6. Scommettere sulla missione

Dio sta “tra le case” degli uomini, per essere portato al mondo. In questo senso la Chiesa e le comunità ci sono per la missione, non viceversa. Un Istituto religioso c'è per la missione, non viceversa. Una qualsiasi comunità credente che dimenticasse la sua missione e si chiudesse nel coccolare o puntigliosamente custodire le sue verità e i suoi riti, oppure il suo carisma, tutto sarebbe, ma non Chiesa di Cristo.

§ TESTO DEL PROBLEMA: Secondo l'estratto sulla missione, per che cosa c'è un Istituto religioso? Per svolgere il compito non occorrono i dati.

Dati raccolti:
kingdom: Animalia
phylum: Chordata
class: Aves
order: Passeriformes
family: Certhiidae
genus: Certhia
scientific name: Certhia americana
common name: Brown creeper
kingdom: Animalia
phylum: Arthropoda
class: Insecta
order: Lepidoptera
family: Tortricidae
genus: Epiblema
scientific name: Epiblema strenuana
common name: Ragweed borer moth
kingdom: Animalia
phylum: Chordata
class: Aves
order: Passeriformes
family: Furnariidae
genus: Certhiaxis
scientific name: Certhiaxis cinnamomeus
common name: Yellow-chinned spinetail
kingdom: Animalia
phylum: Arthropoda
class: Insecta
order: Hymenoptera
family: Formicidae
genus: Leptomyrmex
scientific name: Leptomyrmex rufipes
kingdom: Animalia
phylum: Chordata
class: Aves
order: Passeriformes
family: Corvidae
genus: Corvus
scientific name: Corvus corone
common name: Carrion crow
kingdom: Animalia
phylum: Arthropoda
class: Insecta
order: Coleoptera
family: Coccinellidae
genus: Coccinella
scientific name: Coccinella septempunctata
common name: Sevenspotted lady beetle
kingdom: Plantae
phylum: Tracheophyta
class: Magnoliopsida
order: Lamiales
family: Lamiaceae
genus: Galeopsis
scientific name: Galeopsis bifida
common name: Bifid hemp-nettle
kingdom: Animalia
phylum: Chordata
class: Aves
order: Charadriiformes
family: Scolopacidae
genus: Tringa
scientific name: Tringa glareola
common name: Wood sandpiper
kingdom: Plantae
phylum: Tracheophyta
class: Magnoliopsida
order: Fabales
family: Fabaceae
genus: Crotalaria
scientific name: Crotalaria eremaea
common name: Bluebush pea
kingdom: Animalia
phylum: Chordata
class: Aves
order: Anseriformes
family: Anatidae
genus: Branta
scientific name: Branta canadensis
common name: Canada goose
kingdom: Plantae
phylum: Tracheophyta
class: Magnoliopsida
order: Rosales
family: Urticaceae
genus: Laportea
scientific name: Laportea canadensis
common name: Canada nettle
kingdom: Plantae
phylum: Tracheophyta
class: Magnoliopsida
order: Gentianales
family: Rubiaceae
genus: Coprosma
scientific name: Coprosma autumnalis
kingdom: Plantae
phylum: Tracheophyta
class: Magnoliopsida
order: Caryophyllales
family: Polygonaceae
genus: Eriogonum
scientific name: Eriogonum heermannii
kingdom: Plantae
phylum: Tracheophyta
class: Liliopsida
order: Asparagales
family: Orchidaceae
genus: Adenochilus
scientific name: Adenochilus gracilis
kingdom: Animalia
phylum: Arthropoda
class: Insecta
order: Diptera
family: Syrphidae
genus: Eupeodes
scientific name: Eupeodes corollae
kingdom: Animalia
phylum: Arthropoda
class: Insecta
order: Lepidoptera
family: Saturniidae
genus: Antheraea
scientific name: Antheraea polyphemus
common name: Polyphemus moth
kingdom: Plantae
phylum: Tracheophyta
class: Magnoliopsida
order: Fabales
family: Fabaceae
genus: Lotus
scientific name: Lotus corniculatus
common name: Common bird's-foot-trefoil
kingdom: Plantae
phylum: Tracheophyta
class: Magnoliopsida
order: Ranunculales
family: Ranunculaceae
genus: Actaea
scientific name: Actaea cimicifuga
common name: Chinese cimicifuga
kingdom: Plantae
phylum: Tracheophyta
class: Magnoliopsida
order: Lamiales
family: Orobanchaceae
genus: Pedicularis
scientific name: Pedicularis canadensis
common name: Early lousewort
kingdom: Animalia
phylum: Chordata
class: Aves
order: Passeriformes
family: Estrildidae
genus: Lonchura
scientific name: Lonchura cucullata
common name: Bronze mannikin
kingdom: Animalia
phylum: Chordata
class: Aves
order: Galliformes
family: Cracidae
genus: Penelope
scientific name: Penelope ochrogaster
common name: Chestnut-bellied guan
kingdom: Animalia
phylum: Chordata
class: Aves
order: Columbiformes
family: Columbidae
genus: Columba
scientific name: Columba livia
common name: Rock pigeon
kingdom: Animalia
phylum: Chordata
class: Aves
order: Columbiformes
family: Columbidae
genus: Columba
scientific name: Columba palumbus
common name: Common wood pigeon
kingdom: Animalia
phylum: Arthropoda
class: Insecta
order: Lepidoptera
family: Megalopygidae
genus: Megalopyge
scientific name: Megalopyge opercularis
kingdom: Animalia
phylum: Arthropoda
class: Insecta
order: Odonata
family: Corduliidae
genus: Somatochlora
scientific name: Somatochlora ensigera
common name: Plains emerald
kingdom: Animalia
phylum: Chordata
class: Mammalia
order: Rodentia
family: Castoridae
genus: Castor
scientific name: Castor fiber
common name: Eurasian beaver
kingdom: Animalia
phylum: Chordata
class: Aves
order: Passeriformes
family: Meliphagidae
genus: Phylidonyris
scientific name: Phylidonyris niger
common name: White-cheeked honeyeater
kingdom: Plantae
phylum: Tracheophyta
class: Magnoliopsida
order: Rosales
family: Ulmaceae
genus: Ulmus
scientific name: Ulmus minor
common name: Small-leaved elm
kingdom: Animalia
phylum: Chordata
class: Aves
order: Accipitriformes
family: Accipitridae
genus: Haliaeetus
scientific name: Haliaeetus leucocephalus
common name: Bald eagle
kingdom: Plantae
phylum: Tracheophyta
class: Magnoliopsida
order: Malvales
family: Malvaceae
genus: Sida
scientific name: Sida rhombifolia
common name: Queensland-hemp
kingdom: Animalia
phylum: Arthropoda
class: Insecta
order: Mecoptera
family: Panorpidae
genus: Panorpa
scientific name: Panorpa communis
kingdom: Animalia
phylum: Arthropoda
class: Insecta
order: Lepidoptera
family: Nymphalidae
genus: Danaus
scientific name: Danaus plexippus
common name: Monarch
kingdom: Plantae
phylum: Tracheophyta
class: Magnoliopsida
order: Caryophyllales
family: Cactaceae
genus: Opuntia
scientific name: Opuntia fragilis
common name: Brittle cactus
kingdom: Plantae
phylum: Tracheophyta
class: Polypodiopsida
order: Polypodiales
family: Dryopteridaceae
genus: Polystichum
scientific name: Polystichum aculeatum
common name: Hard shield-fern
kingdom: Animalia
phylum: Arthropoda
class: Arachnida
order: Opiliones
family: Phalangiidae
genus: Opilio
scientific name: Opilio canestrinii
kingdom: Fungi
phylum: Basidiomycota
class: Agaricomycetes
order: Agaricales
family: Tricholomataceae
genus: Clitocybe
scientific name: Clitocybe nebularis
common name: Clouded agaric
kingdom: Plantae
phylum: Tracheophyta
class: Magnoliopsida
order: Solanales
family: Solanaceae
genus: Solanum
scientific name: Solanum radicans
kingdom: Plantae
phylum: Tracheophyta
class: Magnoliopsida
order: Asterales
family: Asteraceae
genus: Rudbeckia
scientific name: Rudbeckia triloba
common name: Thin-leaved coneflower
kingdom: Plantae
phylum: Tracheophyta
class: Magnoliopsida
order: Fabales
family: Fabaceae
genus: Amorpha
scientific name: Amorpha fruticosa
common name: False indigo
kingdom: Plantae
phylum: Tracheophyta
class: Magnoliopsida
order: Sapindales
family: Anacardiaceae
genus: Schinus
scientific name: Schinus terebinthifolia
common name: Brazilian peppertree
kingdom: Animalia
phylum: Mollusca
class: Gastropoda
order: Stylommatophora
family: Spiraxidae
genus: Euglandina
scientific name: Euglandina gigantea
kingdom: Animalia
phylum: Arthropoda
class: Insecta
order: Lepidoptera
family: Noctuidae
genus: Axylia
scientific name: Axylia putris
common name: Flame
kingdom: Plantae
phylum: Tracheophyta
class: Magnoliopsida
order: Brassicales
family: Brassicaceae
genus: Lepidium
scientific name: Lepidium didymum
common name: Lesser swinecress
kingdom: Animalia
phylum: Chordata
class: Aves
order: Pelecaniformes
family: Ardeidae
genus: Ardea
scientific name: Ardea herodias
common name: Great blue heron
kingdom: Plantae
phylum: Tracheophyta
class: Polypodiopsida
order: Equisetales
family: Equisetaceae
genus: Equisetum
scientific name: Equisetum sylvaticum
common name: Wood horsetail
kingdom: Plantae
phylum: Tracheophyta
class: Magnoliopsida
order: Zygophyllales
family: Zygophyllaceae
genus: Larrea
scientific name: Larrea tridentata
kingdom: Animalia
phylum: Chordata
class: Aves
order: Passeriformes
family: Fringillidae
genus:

§ RISPOSTA: Un Istituto religioso c'è per la missione, non viceversa.